→ **Page images and extracted text**:
_____
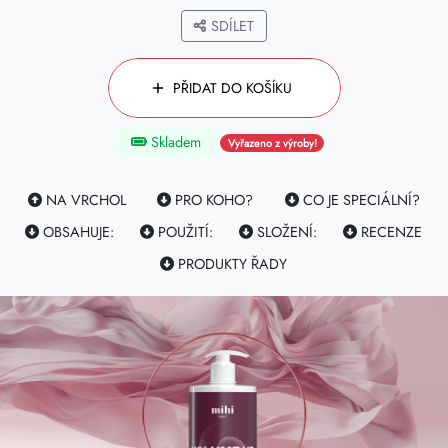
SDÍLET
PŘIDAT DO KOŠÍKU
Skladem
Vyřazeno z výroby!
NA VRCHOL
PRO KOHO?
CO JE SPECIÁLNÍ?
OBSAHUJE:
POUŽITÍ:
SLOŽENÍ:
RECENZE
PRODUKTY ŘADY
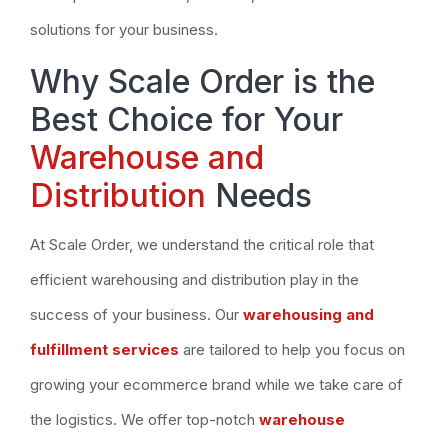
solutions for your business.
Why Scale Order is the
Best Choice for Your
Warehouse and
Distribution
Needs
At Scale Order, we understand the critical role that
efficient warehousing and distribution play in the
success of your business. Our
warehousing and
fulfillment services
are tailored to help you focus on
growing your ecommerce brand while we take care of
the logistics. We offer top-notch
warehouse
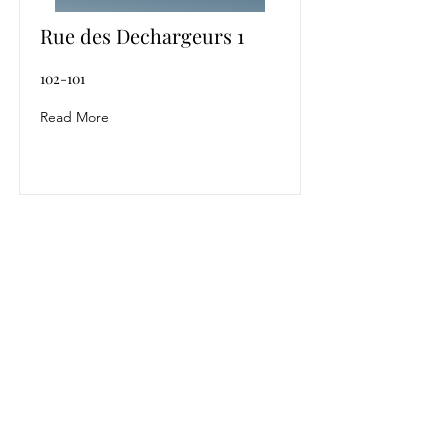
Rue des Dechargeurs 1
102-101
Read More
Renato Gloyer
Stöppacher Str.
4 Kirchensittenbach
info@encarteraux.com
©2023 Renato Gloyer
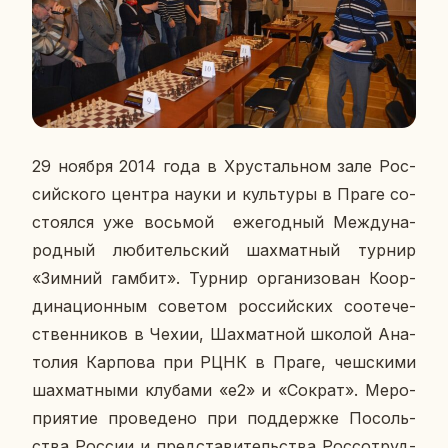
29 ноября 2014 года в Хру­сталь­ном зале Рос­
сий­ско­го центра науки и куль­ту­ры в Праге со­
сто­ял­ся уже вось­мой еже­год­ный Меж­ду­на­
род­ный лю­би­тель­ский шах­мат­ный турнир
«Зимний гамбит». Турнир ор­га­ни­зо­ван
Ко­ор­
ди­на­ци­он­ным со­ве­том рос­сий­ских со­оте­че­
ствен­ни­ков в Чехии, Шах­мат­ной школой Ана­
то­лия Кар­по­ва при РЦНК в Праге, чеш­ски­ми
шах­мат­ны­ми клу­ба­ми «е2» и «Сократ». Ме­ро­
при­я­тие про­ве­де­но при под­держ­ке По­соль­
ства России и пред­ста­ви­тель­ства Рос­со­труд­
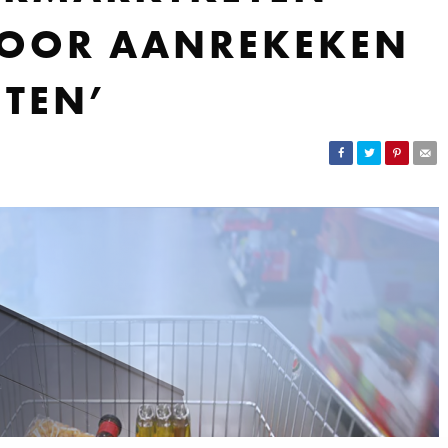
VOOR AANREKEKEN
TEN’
_____
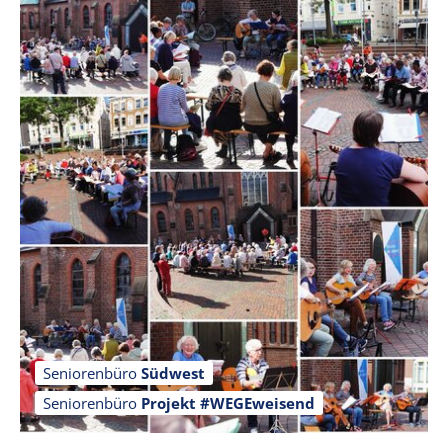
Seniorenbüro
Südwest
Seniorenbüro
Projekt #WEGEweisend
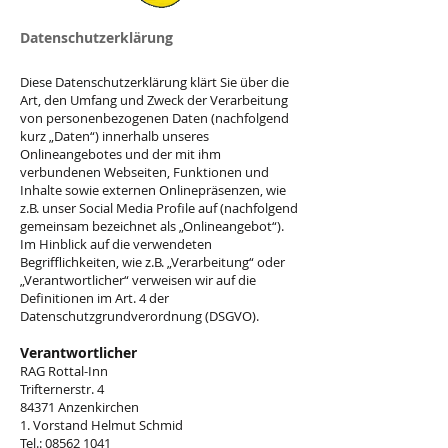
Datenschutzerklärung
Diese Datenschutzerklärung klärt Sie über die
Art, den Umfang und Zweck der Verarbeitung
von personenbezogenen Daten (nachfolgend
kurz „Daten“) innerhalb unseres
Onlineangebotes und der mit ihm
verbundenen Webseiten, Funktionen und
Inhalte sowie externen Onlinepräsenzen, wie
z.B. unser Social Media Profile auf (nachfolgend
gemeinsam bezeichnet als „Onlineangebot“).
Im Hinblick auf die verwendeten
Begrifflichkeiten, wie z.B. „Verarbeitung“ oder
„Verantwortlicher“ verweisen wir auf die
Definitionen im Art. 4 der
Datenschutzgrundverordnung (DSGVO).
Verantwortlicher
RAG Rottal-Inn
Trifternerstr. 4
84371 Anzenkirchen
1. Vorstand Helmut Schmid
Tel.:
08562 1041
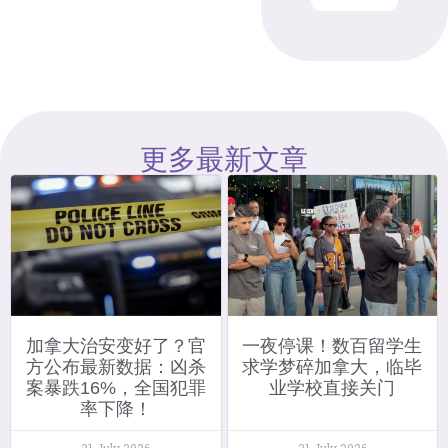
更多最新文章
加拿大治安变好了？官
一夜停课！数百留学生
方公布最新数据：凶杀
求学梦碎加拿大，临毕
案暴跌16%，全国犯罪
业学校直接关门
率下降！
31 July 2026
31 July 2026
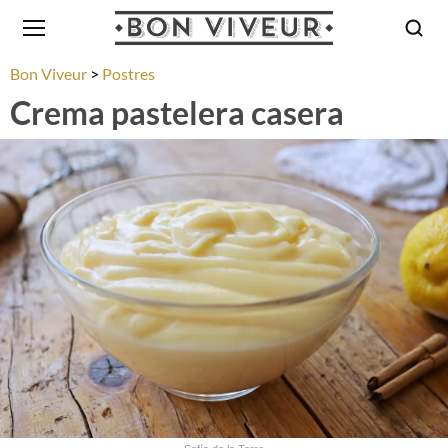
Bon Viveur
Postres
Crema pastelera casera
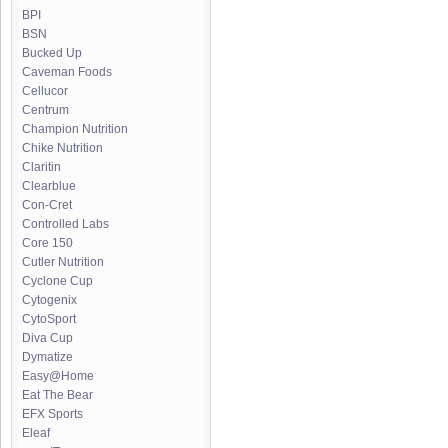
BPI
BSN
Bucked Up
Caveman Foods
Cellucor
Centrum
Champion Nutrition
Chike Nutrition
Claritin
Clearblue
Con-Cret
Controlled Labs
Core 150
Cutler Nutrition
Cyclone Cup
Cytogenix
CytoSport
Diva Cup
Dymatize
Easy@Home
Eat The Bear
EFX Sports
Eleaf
_____
→ **Directive**:
Wherever a line contains the string "Nutrition", copy that line from the data.

→ **Task response**:
Champion Nutrition
Chike Nutrition
Cutler Nutrition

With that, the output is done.